Gutsy bacteria

Missing MicrobesThe human microbiome is hot stuff these days. Hard to imagine we have only gained some understanding of its existence and importance since the Human Microbiome Project kicked off in 2008. Beneficial gut bacteria, it turns out, are very hard to study because they live an anaerobic (oxygen-free) life in our intestinal tract. It was only when their DNA could be studied (metagenomics) that we began to understand how big a deal they were in human health. A very big deal indeed, as they are thought to number in the trillions. Our understanding of their diverse identities can barely be described as sketchy.

I’ve been browsing my way through Missing Microbes. I love this book. Its author, Martin Blaser, is an MD who has been researching a much discussed bacterium, Heliobacter Pylori, for over 30 years. H. pylori, which has colonized the human gut for more than 50,000 years, was determined by the winners of the 2005 Nobel Prize in Physiology to be the cause of peptic ulcers which had previously been ascribed to stress. The bacterium has also been associated with stomach cancer.

But Blaser also believes H. pylori plays an important immunological role, and that our all-out antibiotic assault on it may be costing us in more ways than the increasing rates of antibiotic resistance which the Nobel winners had also predicted. Blaser and others speculate that since its loss in Western populations correlates to increases in autoimmune disorders, there may be more to this ancient bacterium that has for so long co-existed in the human gut. Adults who lack H. pylori may also be more susceptible to reflux (GERD) and heartburn that can themselves lead to esophageal cancers. And there is some evidence that it protects against allergies and asthma in childhood.

Blaser has a lot to say about antibiotic use in modern medicine as well as modern farming, and how these have contributed to making the modern microbiome a biological desert, and landed humans in a completely new and dangerous medical landscape.

As his book’s subtitle suggests, Blaser believes that antibiotic use has contributed to many of our modern ills.  His work on antibiotics and obesity suggested that antibiotics administered in childhood may have the same effect farmers look for in their meat animals: accelerated growth, making them taller and fatter.

North American children are typically exposed to around 17 courses of antibiotics by the time they are 20, and another 13 by the time they are in their 30s. This doesn’t include the antibiotics they may receive from their mother through the placenta or breast milk, nor those consumed in drinking water, milk and meat. Children born of C-sections are also deprived of protective maternal bacteria from vaginal birth, and subject to direct or indirect antibiotics.

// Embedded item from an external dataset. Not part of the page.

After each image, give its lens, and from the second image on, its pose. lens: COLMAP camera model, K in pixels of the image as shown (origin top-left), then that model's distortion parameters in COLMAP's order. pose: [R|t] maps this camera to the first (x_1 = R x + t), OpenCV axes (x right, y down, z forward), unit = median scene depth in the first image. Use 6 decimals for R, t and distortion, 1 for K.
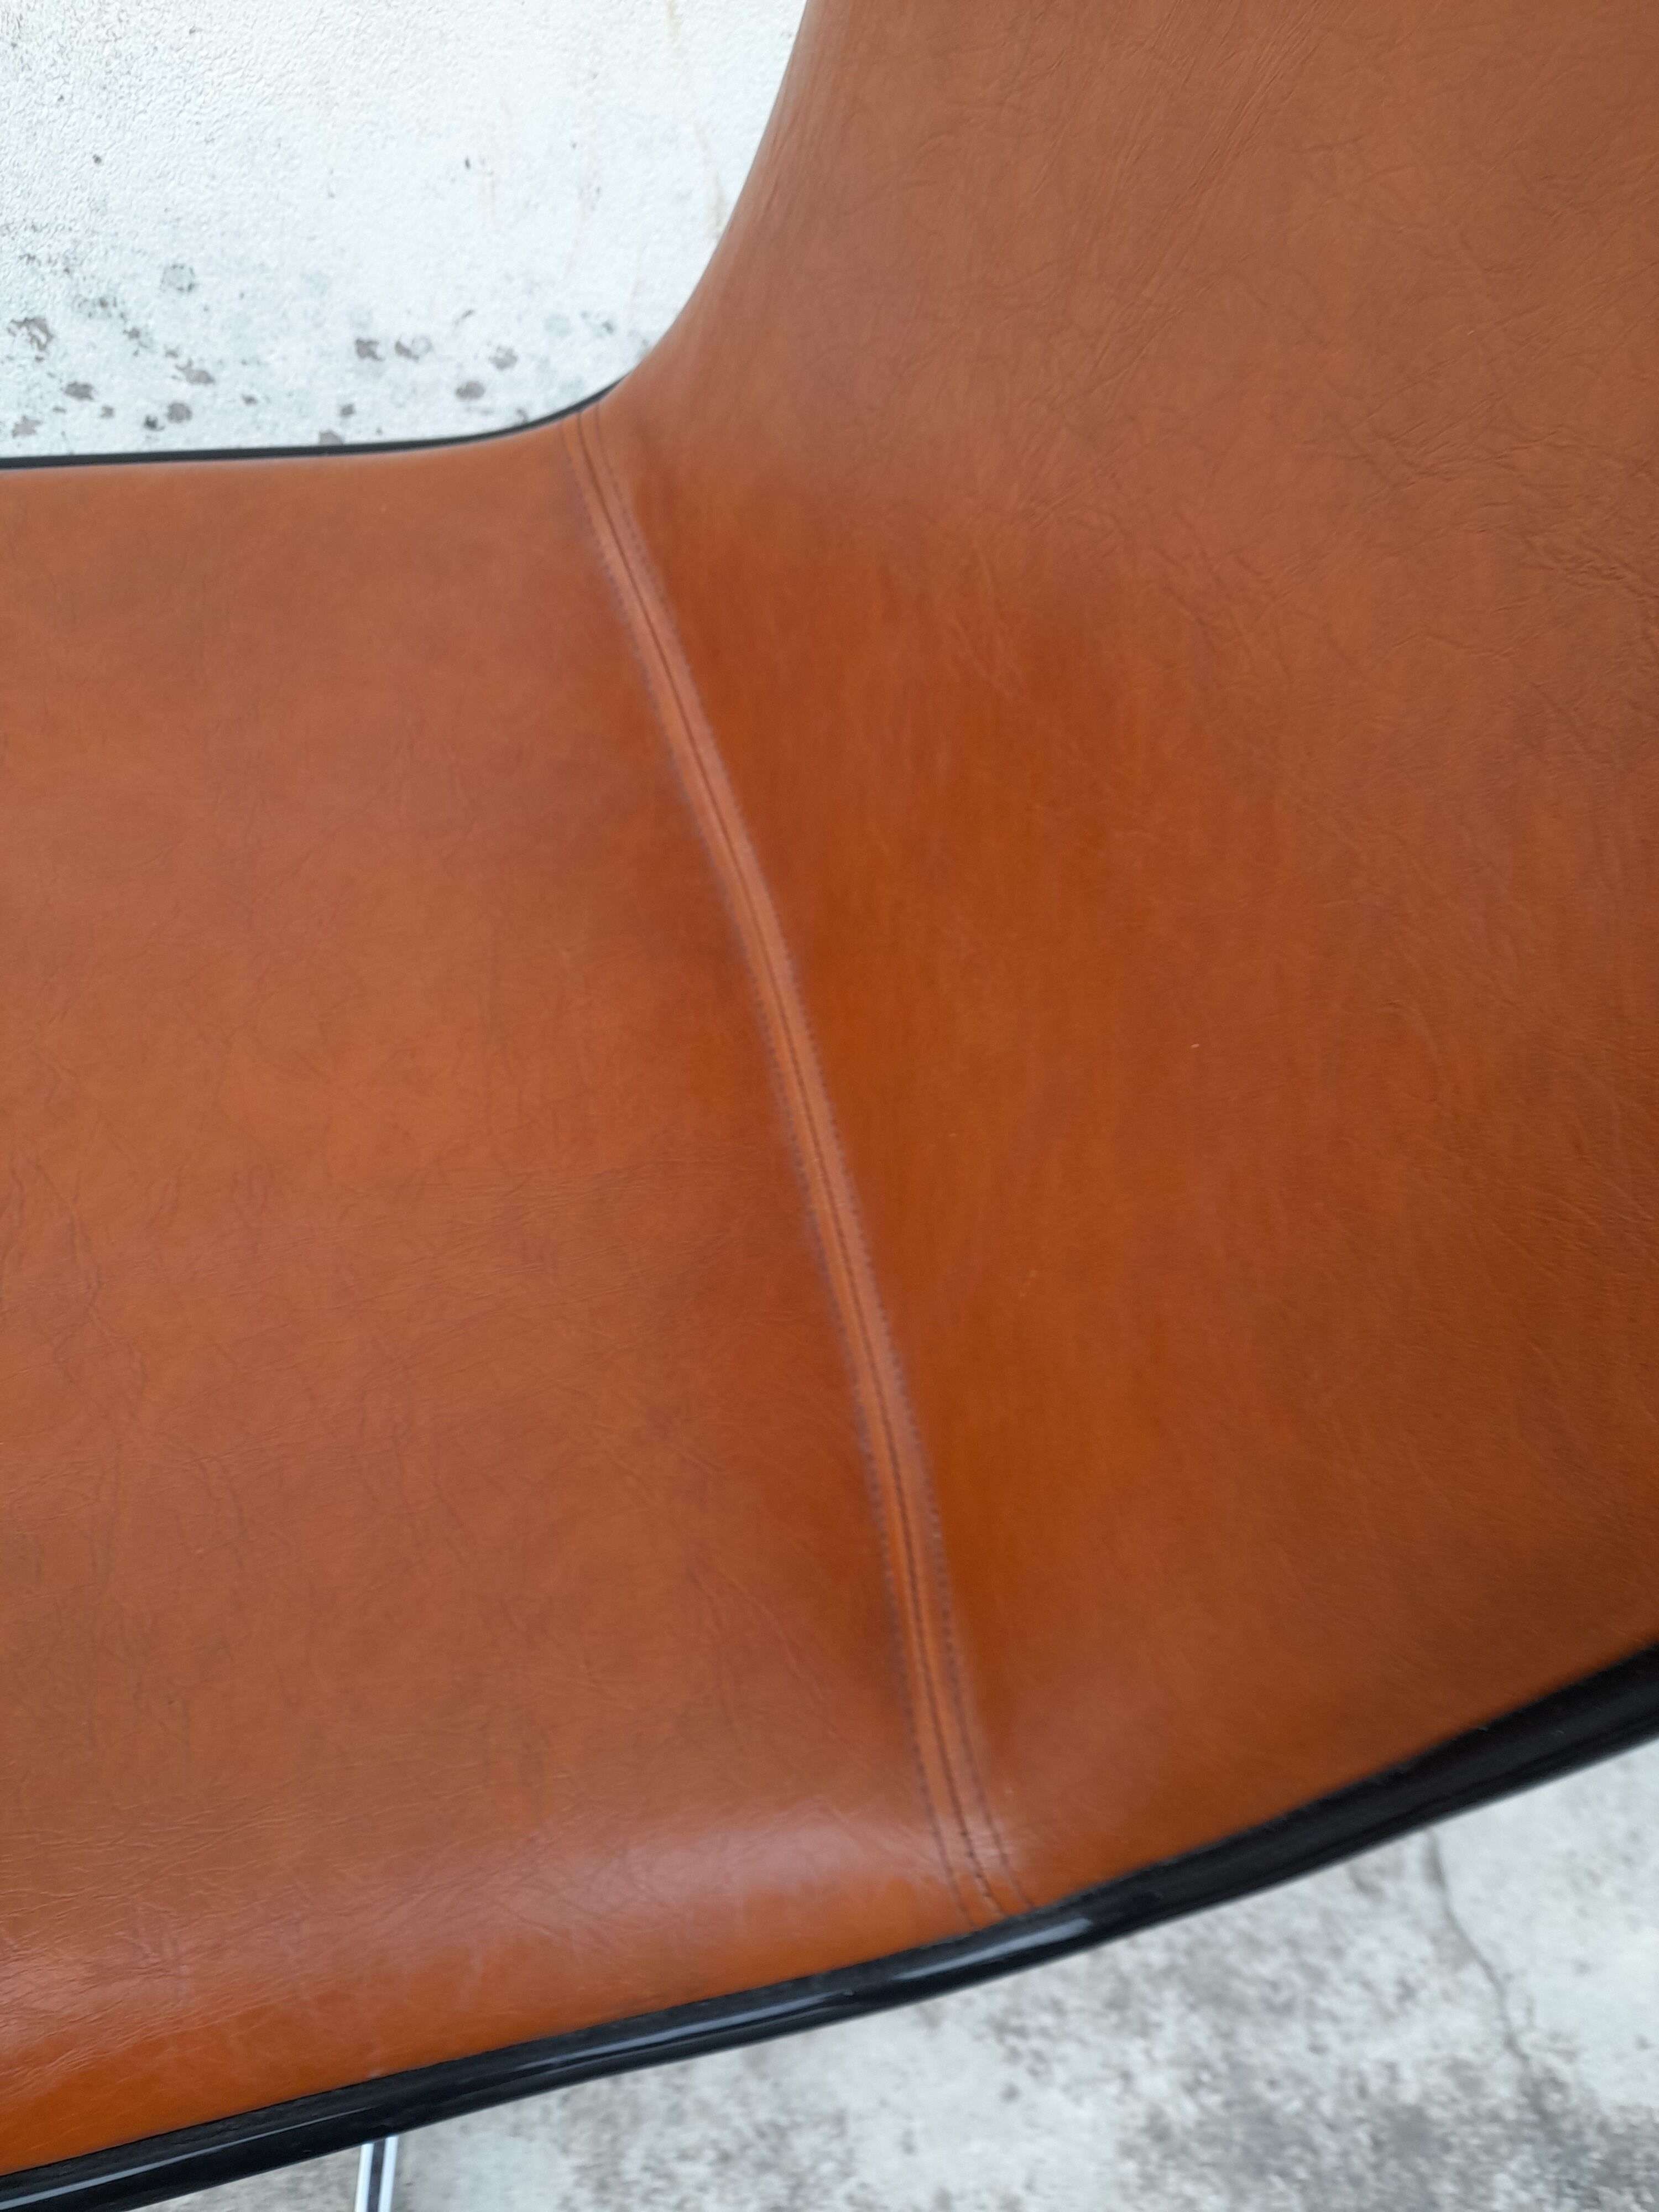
lens RADIAL K [[1671.6, 0, 827.0], [0, 1671.6, 1159.3], [0, 0, 1]] dist [0.010345, -0.034980]
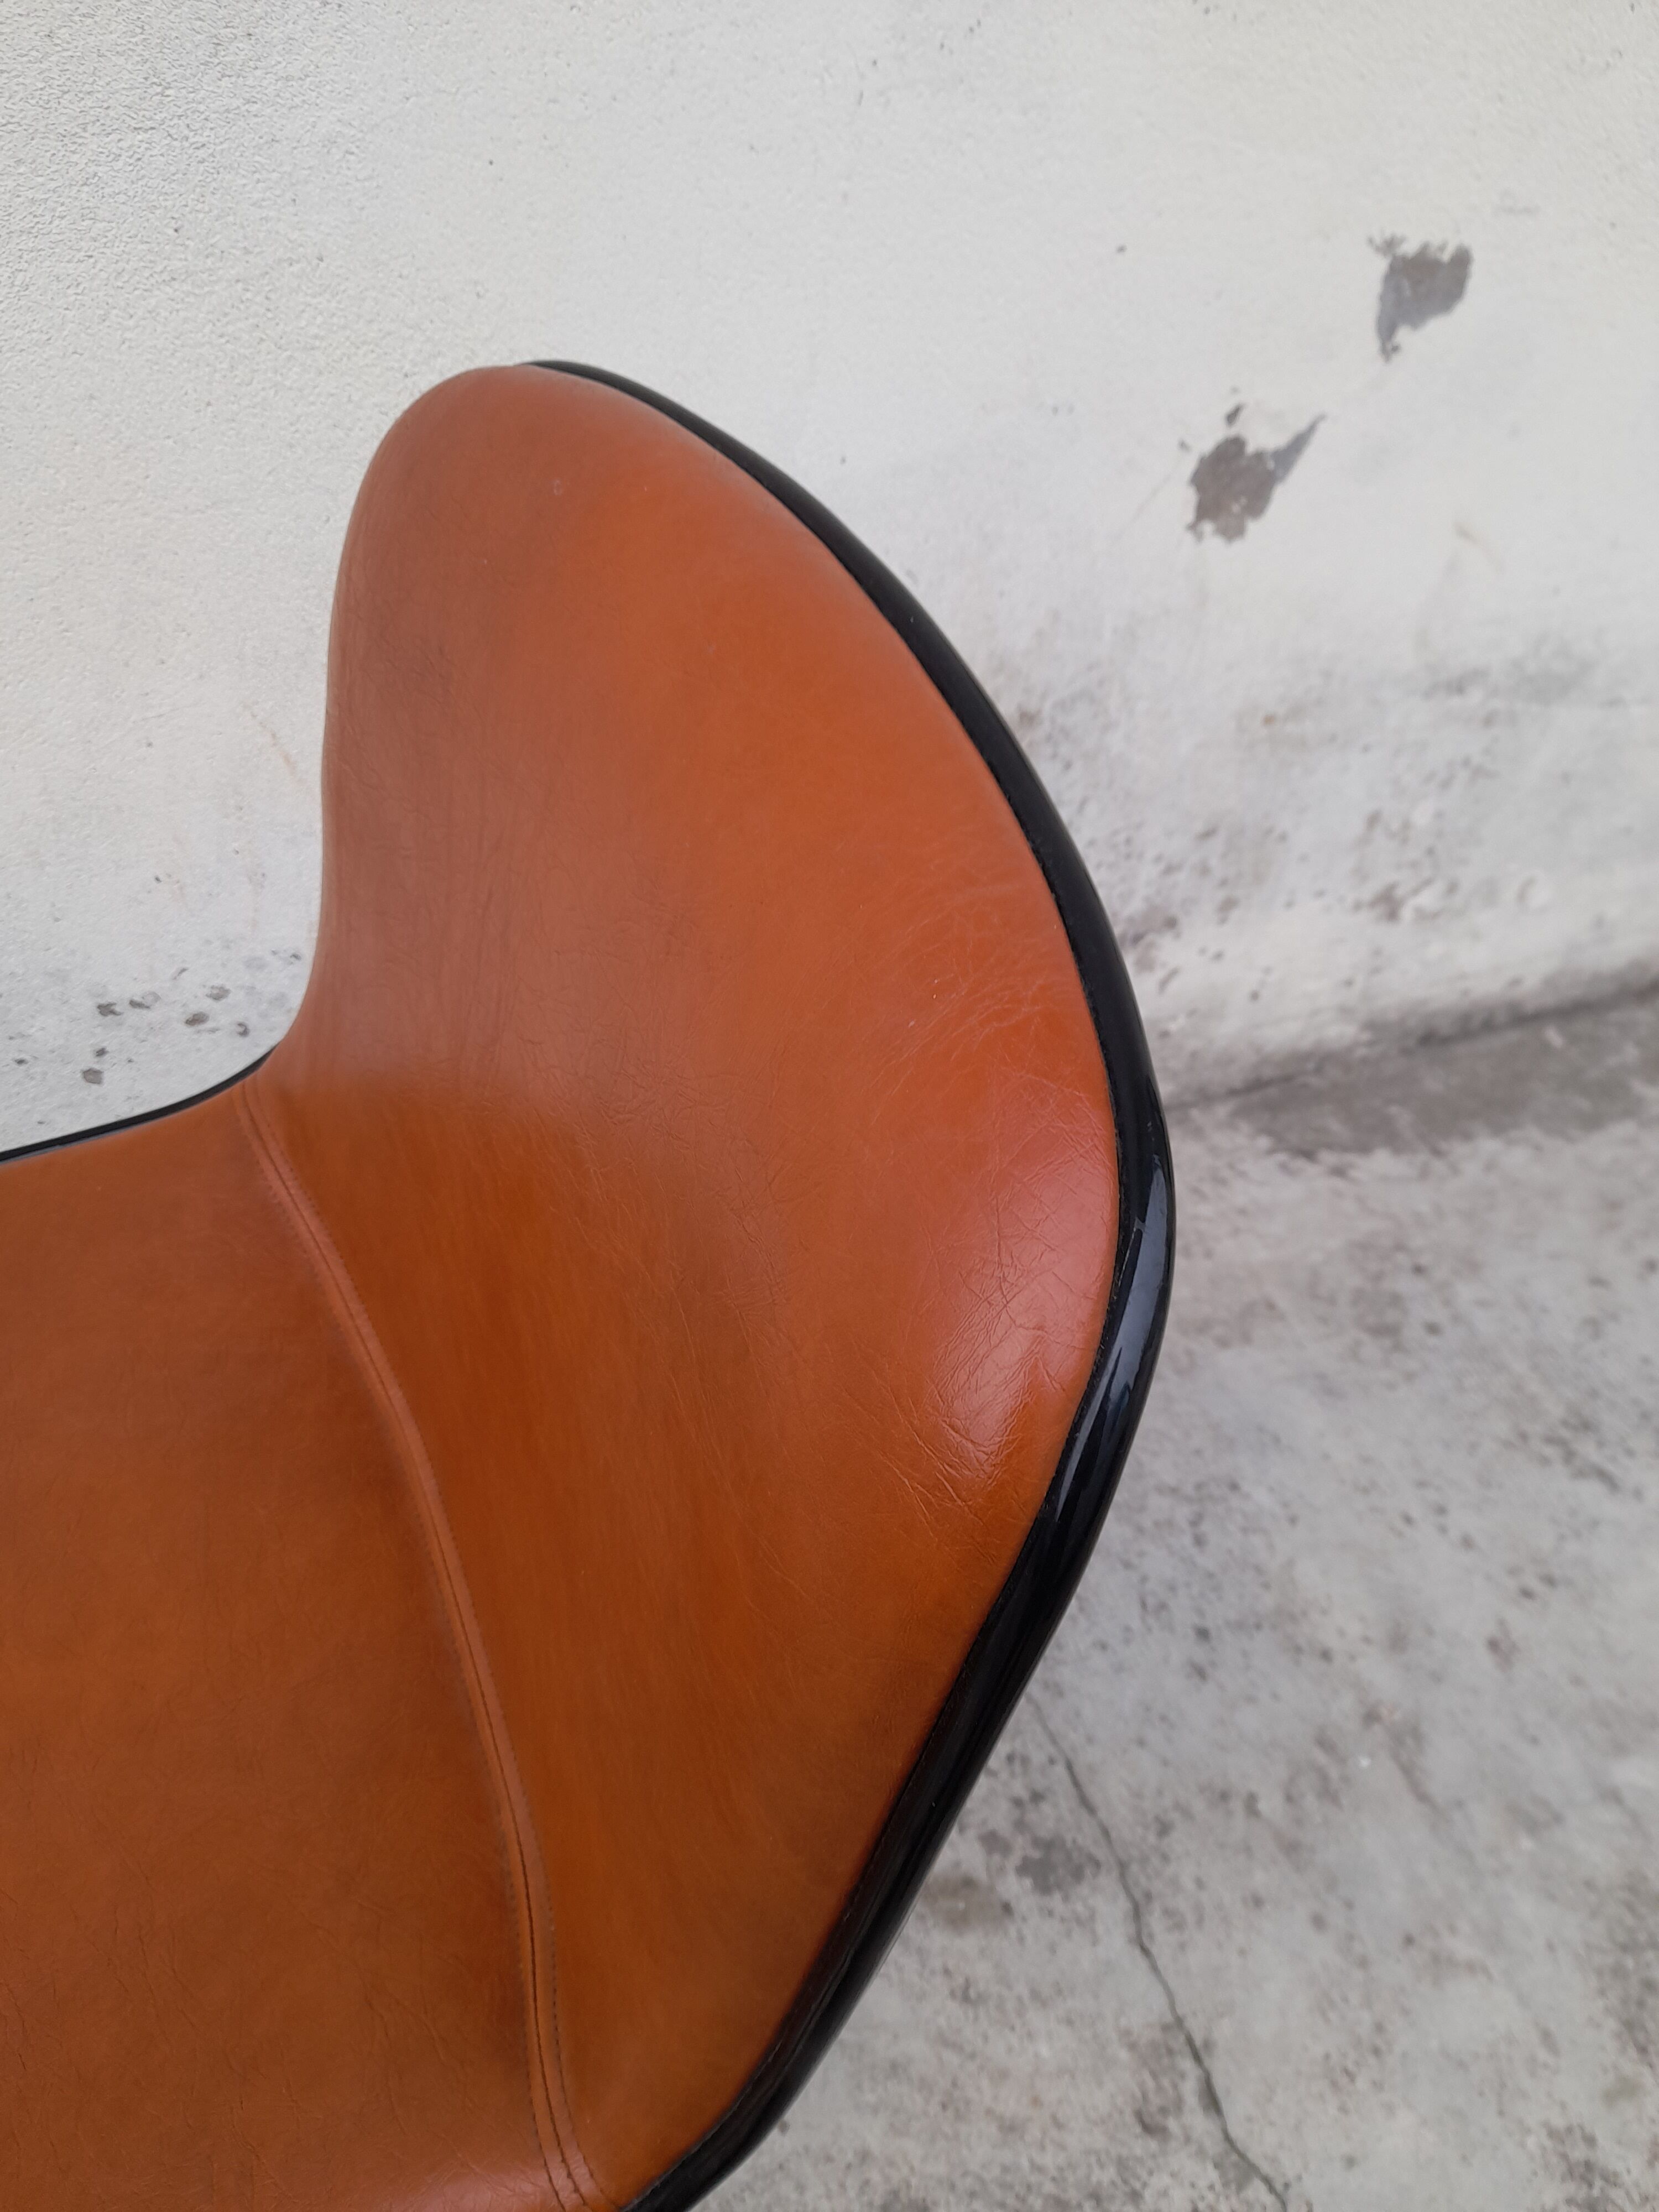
lens RADIAL K [[1602.5, 0, 790.6], [0, 1602.5, 1156.3], [0, 0, 1]] dist [-0.004385, -0.008901]
pose [[0.979944, -0.190233, 0.059346, 0.157032], [0.198133, 0.961951, -0.188133, -0.048964], [-0.021299, 0.196118, 0.980349, -0.206309]]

We don’t know yet what will be the long term effects of so many antibiotics on a developing brain and immune system in children, nor on public health as a whole. There are a lot of troubling correlations: people who used antibiotics in the month before a salmonella outbreak in Chicago got sicker than those who didn’t. Exposure of children to broad-spectrum antibiotics in the first two years of life (notably –mycin drugs) is associated with lifetime obesity. A Swedish study found a clear association between celiac disease onset following antibiotic use. Antibiotics impair our ability to excrete estrogen, leading to the modern ills of estrogen dominance (which affects men and children as well as women). Even short courses of antibiotics may permanently change our unique, personal microbiome, and there is no known way to permanently reinstate what’s been lost – even if we knew what that was.

Not all beneficial bacteria – or, like H. pylori, those that demonstrate amphibiosis, being sometimes beneficial and other times not – can be re-colonized into the human gut over the long term. H. pylori, for example, which is not just one but a family of microbes, is acquired in infancy and childhood in conditions that typically no longer exist in the Western world. (Blaser stresses replacing the term “infection” with “colonization” when speaking of our microbes. Since we have co-existed with some – like H. pylori – for millennia, the only thing we know for sure is that we don’t fully understand our biological history with them.)

Meanwhile, says Blaser, we can start by avoiding antibiotics wherever possible, particularly broad-spectrum ones that cause too much collateral damage. Avoiding c-section births except in medical emergencies, and re-evaluating the prophylactic use of antibiotics where c-sections are required would help protect children. Discussing with a pediatrician whether antibiotics are the appropriate first course of treatment for childhood ailments  is crucial. Lobby for policies preventing the use of antibiotics in farming and meanwhile avoid conventionally raised meat and dairy. He’s lukewarm on probiotic supplements, prebiotics, and their hybrid synbiotics, mainly because we simply don’t know which bacteria are crucial, and there is little research and no standards for production. Fecal transplants are helpful for some conditions (but not DIY versions where the donor has not been screened for medical risks to the recipient).

Meanwhile, the research into this essential biological mystery is exploding in the scientific world. Let’s hope we can get enough scientific leverage on political will to reverse some of the excesses of antibiotics before we’ve killed off all that aids us.